Король не дал себе труда поразмыслить о последствиях своего решения и как раз намеревался издать о том особый указ, когда парламент через многочисленные депутации представил ему, что будет весьма жестоко, если не сказать тиранически, ежели Его Величество принудит своих верноподданных впредь вкушать кофе без сливок. И понеже преждевременное известие о таковом эдикте уже произвело ропот в народе, то Его Величество, по примеру многих других королей в волшебных историях, наконец, принужден был решиться удалить от себя наследного принца, препоручив его кормилице-пчеле, положась на ее мудрое попечение, дабы она охраняла его от козней феи Капрозины и от молошниц.

Пчела перенесла маленького принца в лес, простиравшийся по меньшей мере на двести миль в окружности и столь необитаемый, что на всем его пространстве нельзя было сыскать и крота. Она построила там преогромный улей из красного мрамора, разбив на двадцать пять миль вокруг парк из померанцевых деревьев. Рой из пятисот тысяч пчел, над коими она была царицей, собирал мед для принца и гарема своей повелительницы, а для совершенной безопасности вокруг леса были поставлены осиные гнезда, чьим гарнизонам отдано повеление наистрожайшим образом стеречь границы.

Меж тем принц возрастал, превосходя своею красотою и удивительными качествами все, что прежде когда-либо видывали. Он плевал чистым розовым сиропом и мочился чистой померанцевой водой, а его пеленки содержали наидрагоценнейшие во всем свете вещи. Едва только он научился говорить, как уже лепетал эпиграммы, а его остроумие мало– помалу стало столь едким, что ни одна пчела не могла с ним сравняться, хотя самые глупые в том улье обладали остроумием по меньшей мере, как сочлены немецкого литературного общества в…

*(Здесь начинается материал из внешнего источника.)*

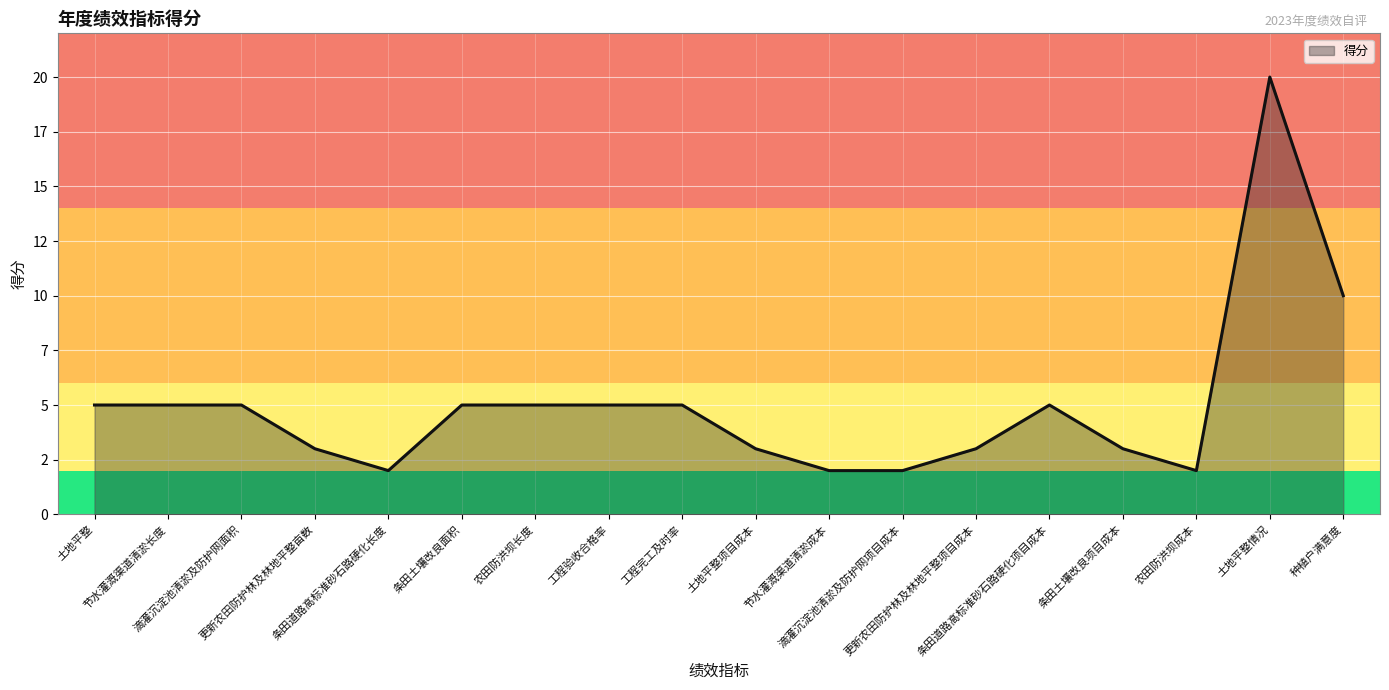

What is the value of the 13th point from the left?

3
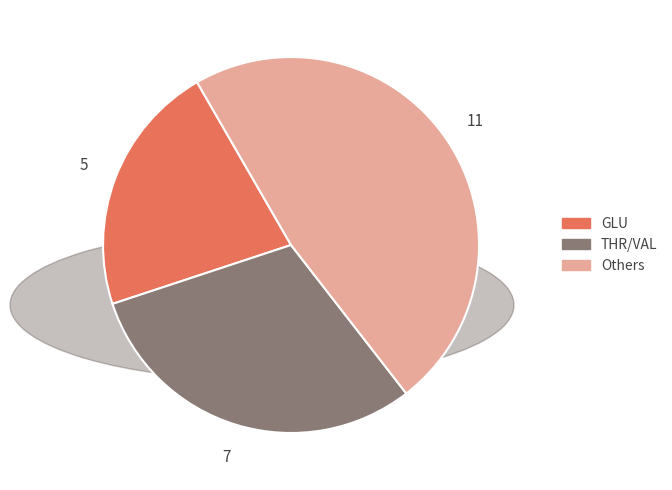

Which has a higher value, Others or GLU?

Others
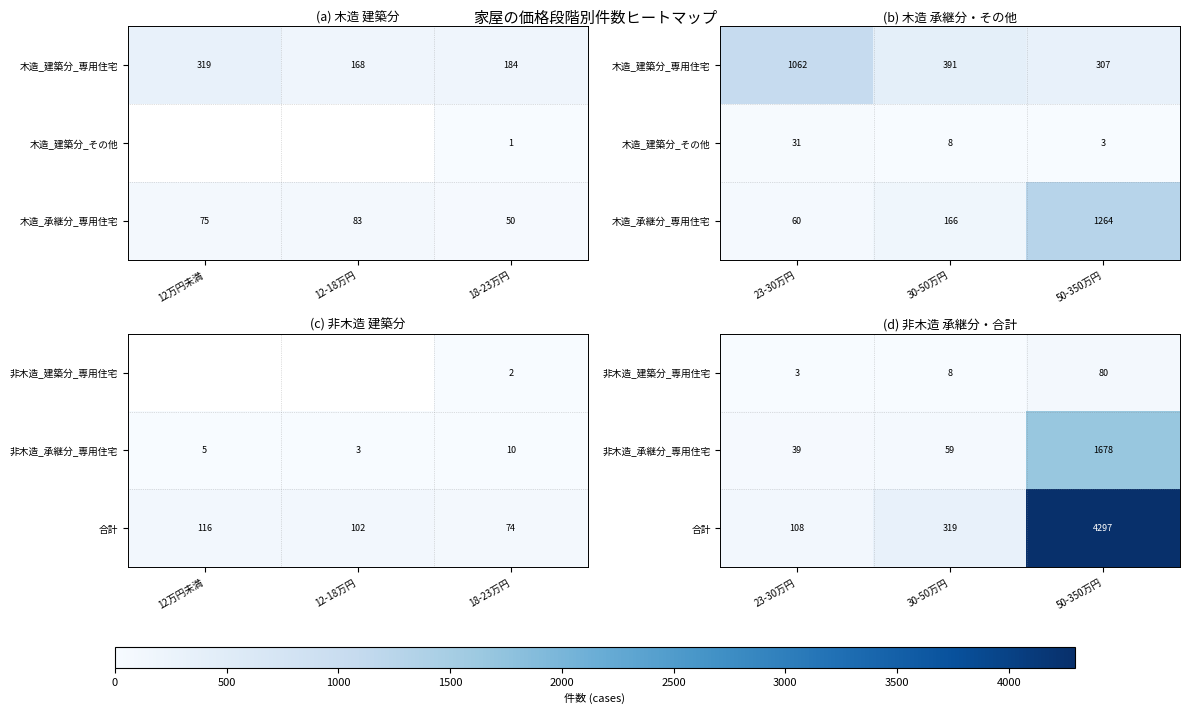

How many data points in 合計 are above 319?

1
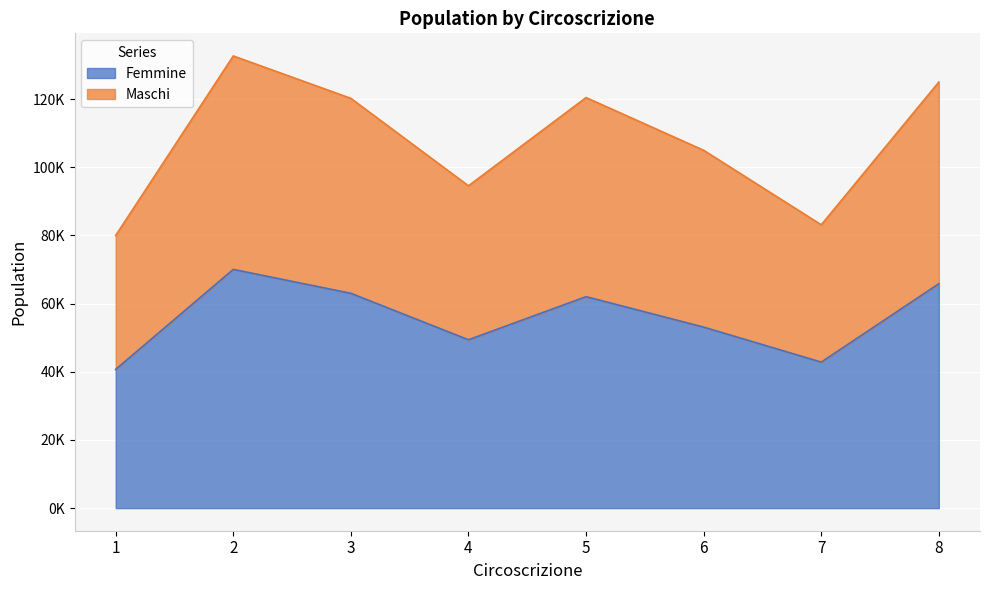

True or false: Femmine and Maschi intersect in this chart.

False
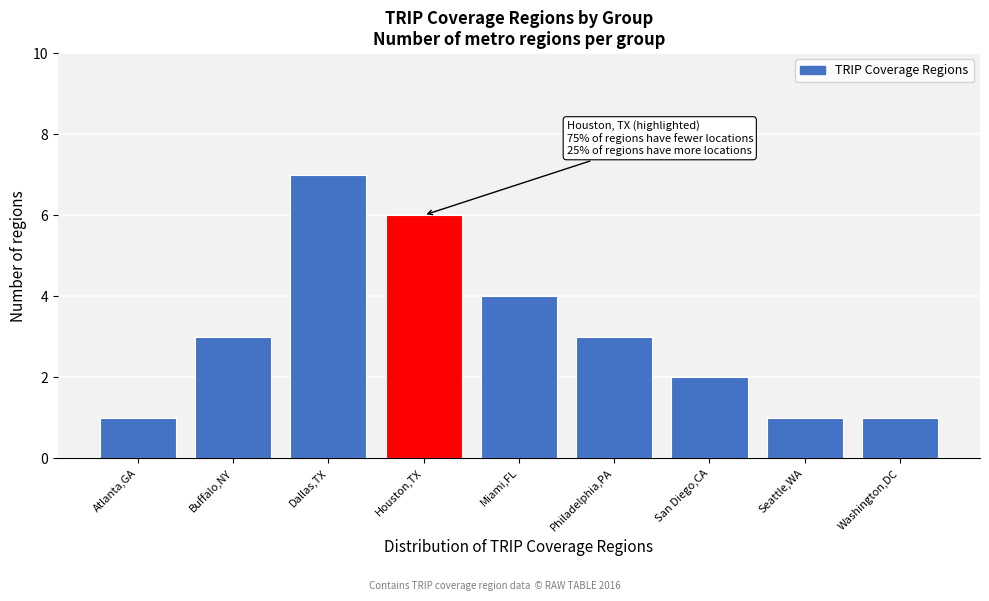

Reading left to right, list all the values displayed in this chart.

Atlanta,GA=1	Buffalo,NY=3	Dallas,TX=7	Houston,TX=6	Miami,FL=4	Philadelphia,PA=3	San Diego,CA=2	Seattle,WA=1	Washington,DC=1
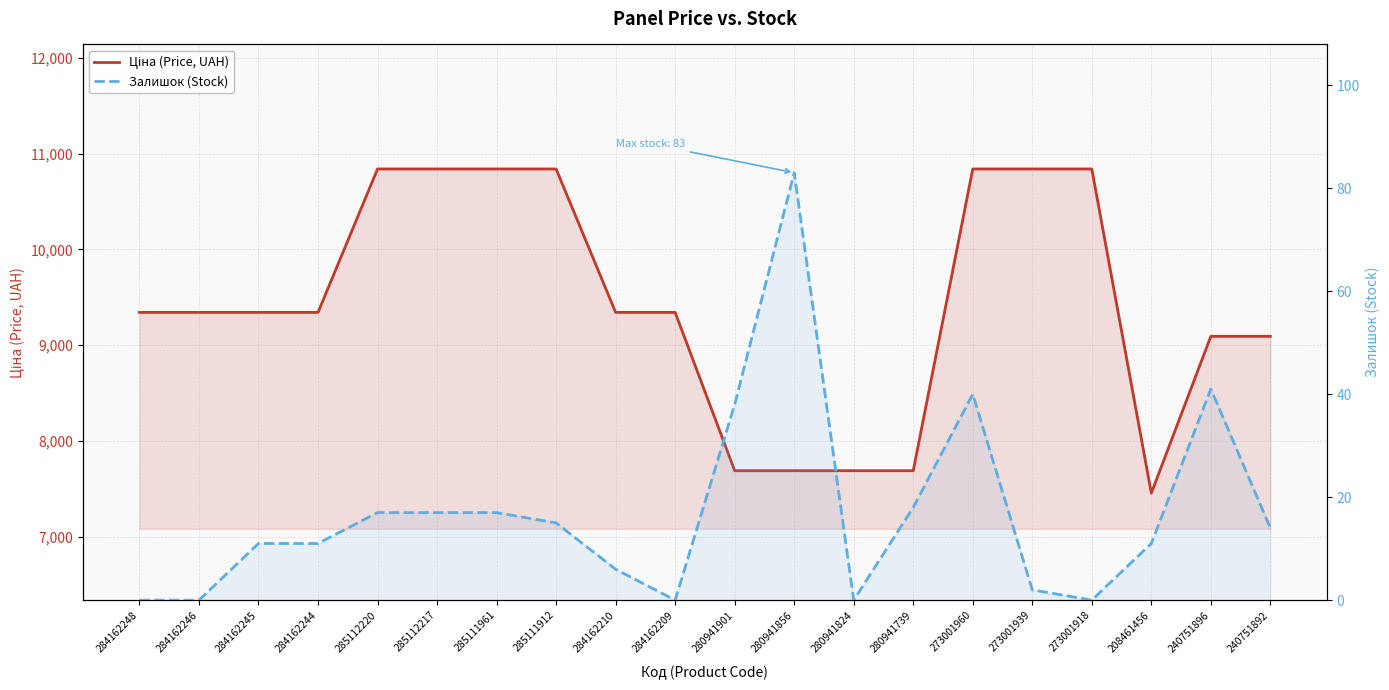

At which label does Ціна (Price, UAH) reach its minimum?

208461456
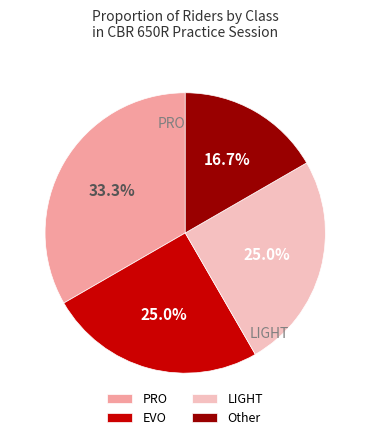

How many segments does this pie chart have?

4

Едва принц достиг семнадцатилетнего возраста, как в нем пробудился известный инстинкт, который ему открыл, что он не создан для того, чтобы всю жизнь обретаться в пчелином улье. Фея Мелисотта (ибо так звали его кормилицу) употребила все старание, чтобы приободрить своего питомца и рассеять его мысли. Она выписала для него несколько весьма искусных кошек, которые всякий вечер устраивали ему французский концерт или промяукивали оперу Люлли. У него была собачонка, умевшая плясать на канате, и дюжина попугаев и сорок, у которых не было иного дела, как рассказывать сказки и потешать его различными выдумками. Но ничто не помогало! Бирибинкер день и ночь ни о чем другом не помышлял, как только о том, как бы убежать из заключения. Наибольшую трудность доставляли ему проклятые осы, сторожившие лес, которые и впрямь были тварями, способными устрашить самого Геркулеса. Ибо они были крупны, как слоняты, а жала у них по фигуре, да и почти по величине были подобны утренней звезде, что служила в старину швейцарцам, защищавшим свою свободу. И когда он однажды, в полном отчаянии от своей неволи, бросился под дерево, к нему приблизился некий трутень, который, подобно другим мужским обитателям этого улья, был ростом с доброго медвежонка.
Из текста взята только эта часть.